Specifically, Phi-3 was designed to offer affordable performance on coding, common sense reasoning, and general knowledge.

It’s now a whole family consisting of 6 separate models with different numbers of parameters and context lengths (the amount of tokens, or numerical representations of data) the user can provide in a single input, the latter ranging from 4,000 to 128,000 — with costs ranging from $0.0003 USD per 1,000 input tokens to $0.0005 USD/1K input tokens.

However, put into the more typical “per million” token pricing, it comes out to $0.3/$0.9 per 1 million tokens to start, exactly double OpenAI’s new GPT-4o mini pricing for input and about 1.5 times as expensive for output tokens.

Phi-3 was designed to be safe for enterprises to use with guardrails to reduce bias and toxicity. Even back when it was first announced, Microsoft’s Bubeck promoted its capability to be fine-tuned for specific enterprise use cases.

“You can bring in your data and fine-tune this general model, and get amazing performance on narrow verticals,” he told us.

But at that point, there was no serverless option to fine-tune it: if you wanted to do it, you had to set up your own Microsoft Azure server or download the model and run it on your own local machine, which may not have enough space.

Serverless fine-tuning unlocks new options

Today, however, Microsoft announced the general public availability of its “Models-as-a-Service (serverless endpoint)” in its Azure AI development platform.

It also announced that “Phi-3-small is now available via a serverless endpoint so developers can quickly and easily get started with AI development without having to manage underlying infrastructure.”

Phi-3-vision, which can handle imagery inputs “will soon be available via a serverless endpoint” as well, according to Microsoft’s blog post.

But those models are simply available “as is” through Microsoft’s Azure AI development platform. Developers can build apps atop them, but they can’t create their own versions of the models tuned to their own use cases.

For developers looking to do that, Microsoft says they should turn to the Phi-3-mini and Phi-3-medium, which can be fine-tuned with third-party “data to build AI experiences that are more relevant to their users, safely, and economically.”

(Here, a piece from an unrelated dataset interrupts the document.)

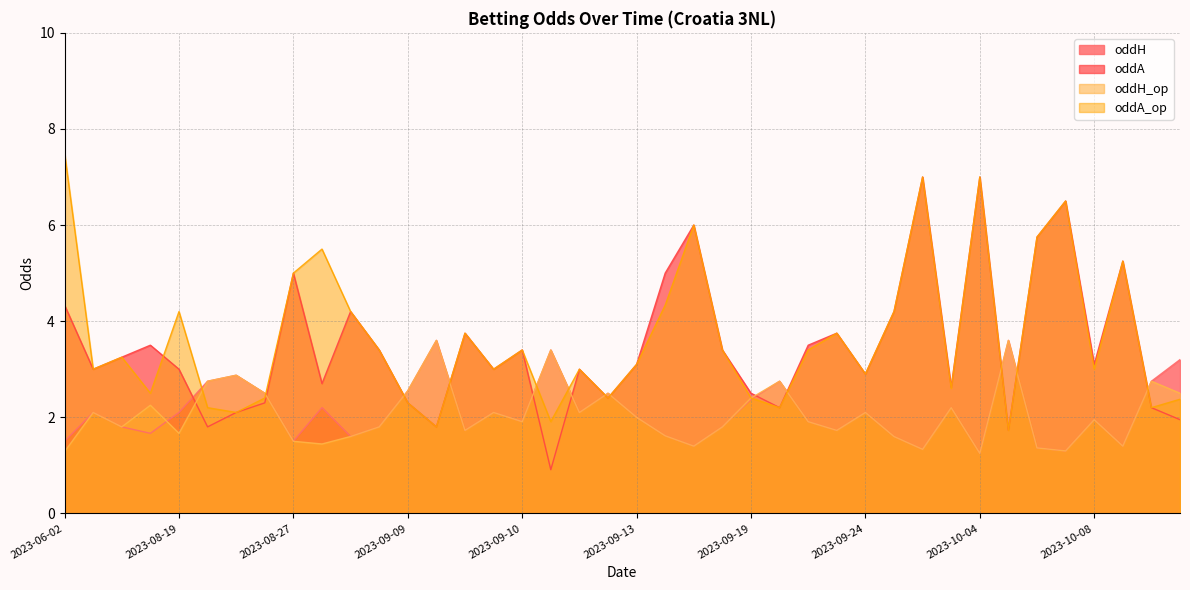

Reading right to left, extract all data points from this chart.

oddH: 3.2	1.4	2.8	1.9	1.3	1.4	3.6	1.2	2.2	1.3	1.6	1.7	2.1	1.9	2.8	2.4	1.8	1.4	1.6	2.0	3.4	1.9	2.5	2.1	2.5	2.1	1.7	3.6	1.8	1.6	2.2	2.9	2.8	1.5	2.5	2.1	1.7	1.8	2.1	1.5
oddA: 1.9	5.2	2.2	3.1	6.5	5.8	1.7	7.0	2.6	7.0	4.2	3.8	2.9	3.5	2.2	2.5	3.4	6.0	5.0	3.1	0.9	3.4	2.4	3.0	2.3	3.0	3.8	1.8	3.4	4.2	2.7	2.1	1.8	5.0	2.3	3.0	3.5	3.2	3.0	4.3
oddH_op: 2.5	1.4	2.8	1.9	1.3	1.4	3.6	1.2	2.2	1.3	1.6	1.7	2.1	1.9	2.8	2.4	1.8	1.4	1.6	2.0	3.4	1.9	2.5	2.1	2.5	2.1	1.7	3.6	1.8	1.6	1.4	2.9	2.8	1.5	2.5	1.7	2.2	1.8	2.1	1.3
oddA_op: 2.4	5.2	2.2	3.0	6.5	5.8	1.7	7.0	2.6	7.0	4.2	3.8	2.9	3.4	2.2	2.4	3.4	6.0	4.3	3.1	1.9	3.4	2.4	3.0	2.3	3.0	3.8	1.8	3.4	4.2	5.5	2.1	2.2	5.0	2.4	4.2	2.5	3.2	3.0	7.5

“Given their small compute footprint, cloud and edge compatibility, Phi-3 models are well suited for fine-tuning to improve base model performance across a variety of scenarios including learning a new skill or a task (e.g. tutoring) or enhancing consistency and quality of the response (e.g. tone or style of responses in chat/Q&A),” the company writes.

Specifically, Microsoft states that the educational software company Khan Academy is already using a fine-tuned Phi-3 to benchmark the performance of its Khanmigo for Teachers powered by Microsoft’s Azure OpenAI Service.

A new price and capability war for enterprise AI developers

The pricing for serverless fine-tuning of Phi-3-mini-4k-instruct starts at $0.004 per 1,000 tokens ($4 per 1 million tokens), while no pricing has been listed yet for the medium model.

While it’s a clear win for developers looking to stay in the Microsoft ecosystem, it’s also a notable competitor to Microsoft’s own ally OpenAI’s efforts to capture enterprise AI developers.

And OpenAI just days ago announced free fine-tuning of GPT-4o mini up to 2 million tokens per day through September 23rd, for so-called “Tier 4 and 5” users of its application programming interface (API), or those who spend at least $250 or $1000 on API credits.

Coming also on the heels of Meta’s release of the open source Llama 3.1 family and Mistral’s new Mistral Large 2 model, both of which can also be fine tuned for different uses, it’s clear the race to offer compelling AI options for enterprise development is in full swing — and AI providers are courting developers with both small and big models.